[Start of section]
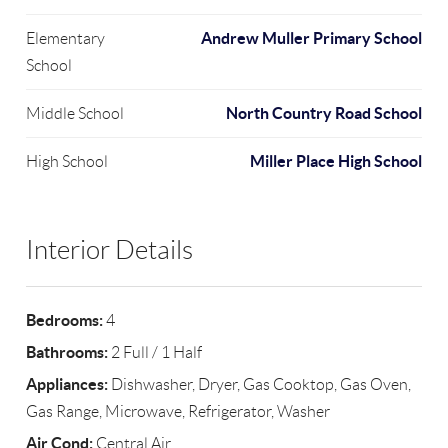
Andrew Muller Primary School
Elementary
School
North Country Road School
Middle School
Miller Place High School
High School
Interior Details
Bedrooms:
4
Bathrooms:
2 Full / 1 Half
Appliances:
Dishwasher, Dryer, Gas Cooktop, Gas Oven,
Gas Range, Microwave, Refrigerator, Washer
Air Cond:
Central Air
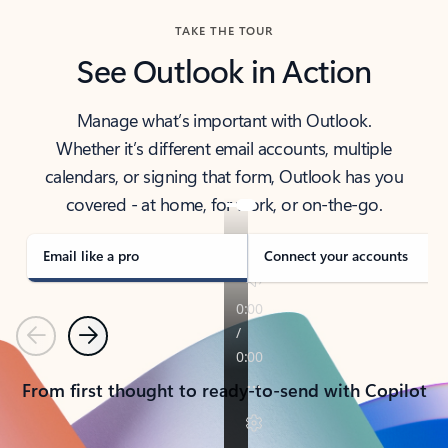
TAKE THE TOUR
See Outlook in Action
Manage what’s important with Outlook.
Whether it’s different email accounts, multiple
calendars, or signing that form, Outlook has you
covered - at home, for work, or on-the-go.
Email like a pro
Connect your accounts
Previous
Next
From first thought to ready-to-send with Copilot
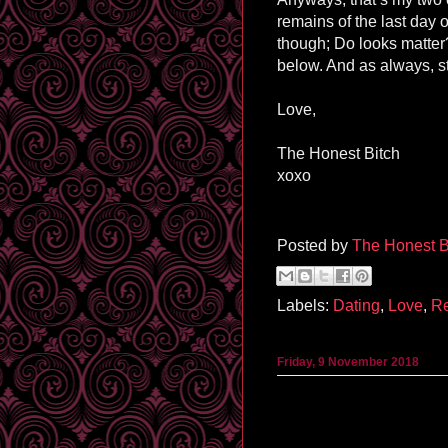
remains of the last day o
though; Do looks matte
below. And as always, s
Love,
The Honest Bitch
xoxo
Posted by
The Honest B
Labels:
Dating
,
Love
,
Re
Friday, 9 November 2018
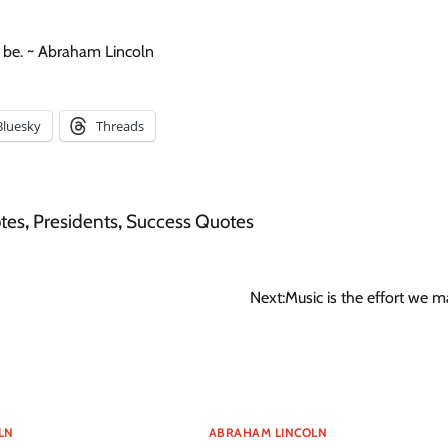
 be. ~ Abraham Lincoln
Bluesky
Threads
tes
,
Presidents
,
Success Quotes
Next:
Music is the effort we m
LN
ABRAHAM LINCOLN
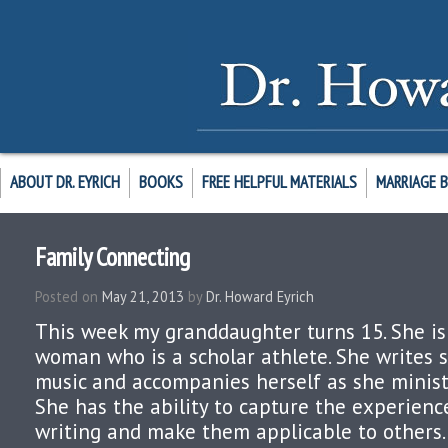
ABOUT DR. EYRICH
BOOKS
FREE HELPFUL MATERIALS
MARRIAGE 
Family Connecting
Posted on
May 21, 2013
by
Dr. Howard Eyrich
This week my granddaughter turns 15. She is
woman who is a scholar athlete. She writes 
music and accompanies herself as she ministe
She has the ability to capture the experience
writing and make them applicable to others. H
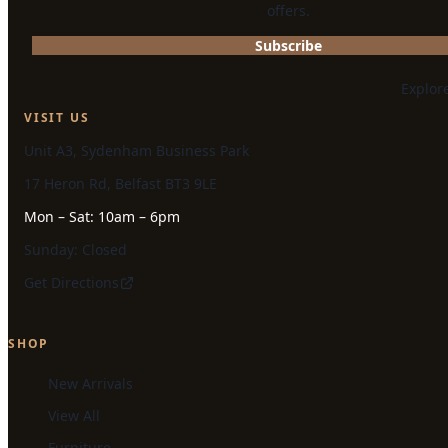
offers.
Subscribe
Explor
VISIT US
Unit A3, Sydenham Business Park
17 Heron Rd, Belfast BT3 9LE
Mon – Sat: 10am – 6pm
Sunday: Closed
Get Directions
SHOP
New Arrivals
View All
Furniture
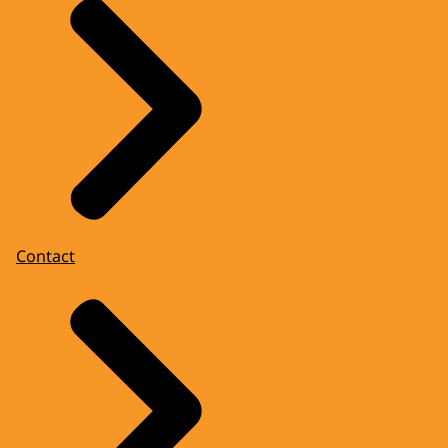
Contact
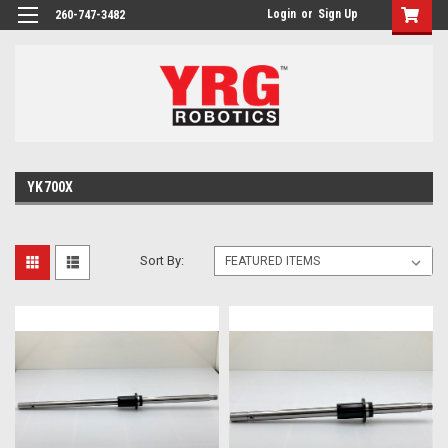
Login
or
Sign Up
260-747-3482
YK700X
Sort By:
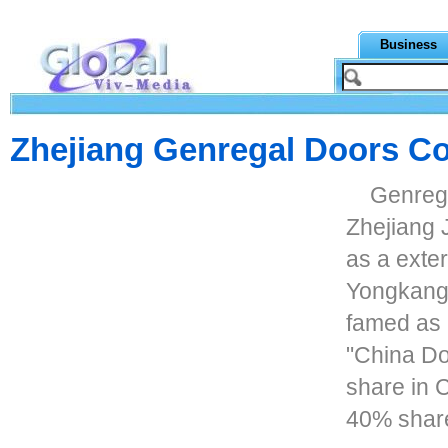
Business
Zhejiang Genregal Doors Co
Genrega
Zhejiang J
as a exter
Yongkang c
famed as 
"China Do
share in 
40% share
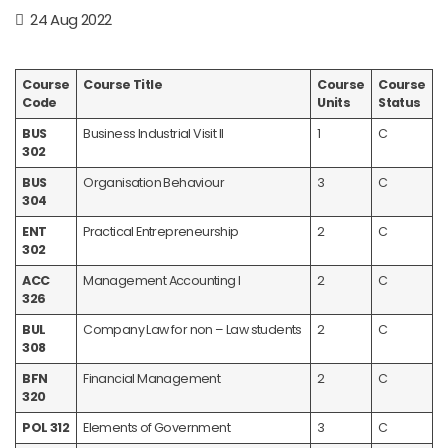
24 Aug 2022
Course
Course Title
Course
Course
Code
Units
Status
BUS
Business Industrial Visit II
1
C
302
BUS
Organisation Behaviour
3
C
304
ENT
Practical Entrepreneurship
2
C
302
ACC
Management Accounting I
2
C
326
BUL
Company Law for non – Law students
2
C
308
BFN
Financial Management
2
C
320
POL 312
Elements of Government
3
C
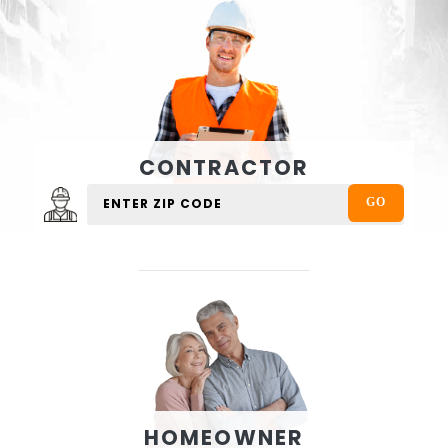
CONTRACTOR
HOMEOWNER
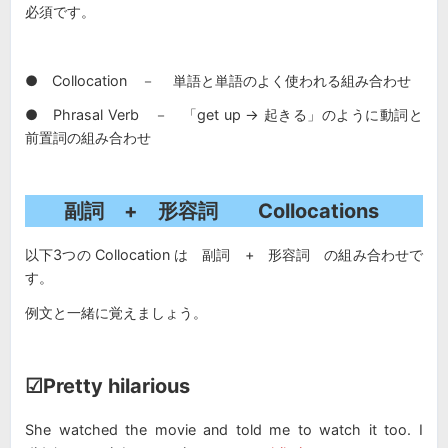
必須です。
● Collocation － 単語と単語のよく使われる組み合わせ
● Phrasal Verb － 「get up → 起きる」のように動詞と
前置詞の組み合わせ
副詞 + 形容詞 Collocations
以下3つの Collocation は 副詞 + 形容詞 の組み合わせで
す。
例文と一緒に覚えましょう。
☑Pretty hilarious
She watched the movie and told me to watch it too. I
[End of section]
■ Exercise description
Return the text read from all of the records above verbatim, omitting the pictures.

■ Your response
Andrew Muller Primary School
Elementary
School
North Country Road School
Middle School
Miller Place High School
High School
Interior Details
Bedrooms:
4
Bathrooms:
2 Full / 1 Half
Appliances:
Dishwasher, Dryer, Gas Cooktop, Gas Oven,
Gas Range, Microwave, Refrigerator, Washer
Air Cond:
Central Air
TAKE THE TOUR
See Outlook in Action
Manage what’s important with Outlook.
Whether it’s different email accounts, multiple
calendars, or signing that form, Outlook has you
covered - at home, for work, or on-the-go.
Email like a pro
Connect your accounts
Previous
Next
From first thought to ready-to-send with Copilot
remains of the last day o
though; Do looks matte
below. And as always, s
Love,
The Honest Bitch
xoxo
Posted by
The Honest B
Labels:
Dating
,
Love
,
Re
Friday, 9 November 2018
 be. ~ Abraham Lincoln
Bluesky
Threads
tes
,
Presidents
,
Success Quotes
Next:
Music is the effort we m
LN
ABRAHAM LINCOLN
ABOUT DR. EYRICH
BOOKS
FREE HELPFUL MATERIALS
MARRIAGE 
Family Connecting
Posted on
May 21, 2013
by
Dr. Howard Eyrich
This week my granddaughter turns 15. She is
woman who is a scholar athlete. She writes 
music and accompanies herself as she ministe
She has the ability to capture the experience
writing and make them applicable to others. H
offers.
Subscribe
Explor
VISIT US
Unit A3, Sydenham Business Park
17 Heron Rd, Belfast BT3 9LE
Mon – Sat: 10am – 6pm
Sunday: Closed
Get Directions
SHOP
New Arrivals
View All
Furniture
Contact
Login
or
Sign Up
260-747-3482
YK700X
Sort By:
Business
Zhejiang Genregal Doors Co
Genrega
Zhejiang J
as a exter
Yongkang c
famed as 
"China Do
share in 
40% share
24 Aug 2022
Course
Course Title
Course
Course
Code
Units
Status
BUS
Business Industrial Visit II
1
C
302
BUS
Organisation Behaviour
3
C
304
ENT
Practical Entrepreneurship
2
C
302
ACC
Management Accounting I
2
C
326
BUL
Company Law for non – Law students
2
C
308
BFN
Financial Management
2
C
320
POL 312
Elements of Government
3
C
CONTRACTOR
HOMEOWNER
必須です。
● Collocation － 単語と単語のよく使われる組み合わせ
● Phrasal Verb － 「get up → 起きる」のように動詞と
前置詞の組み合わせ
副詞 + 形容詞 Collocations
以下3つの Collocation は 副詞 + 形容詞 の組み合わせで
す。
例文と一緒に覚えましょう。
☑Pretty hilarious
She watched the movie and told me to watch it too. I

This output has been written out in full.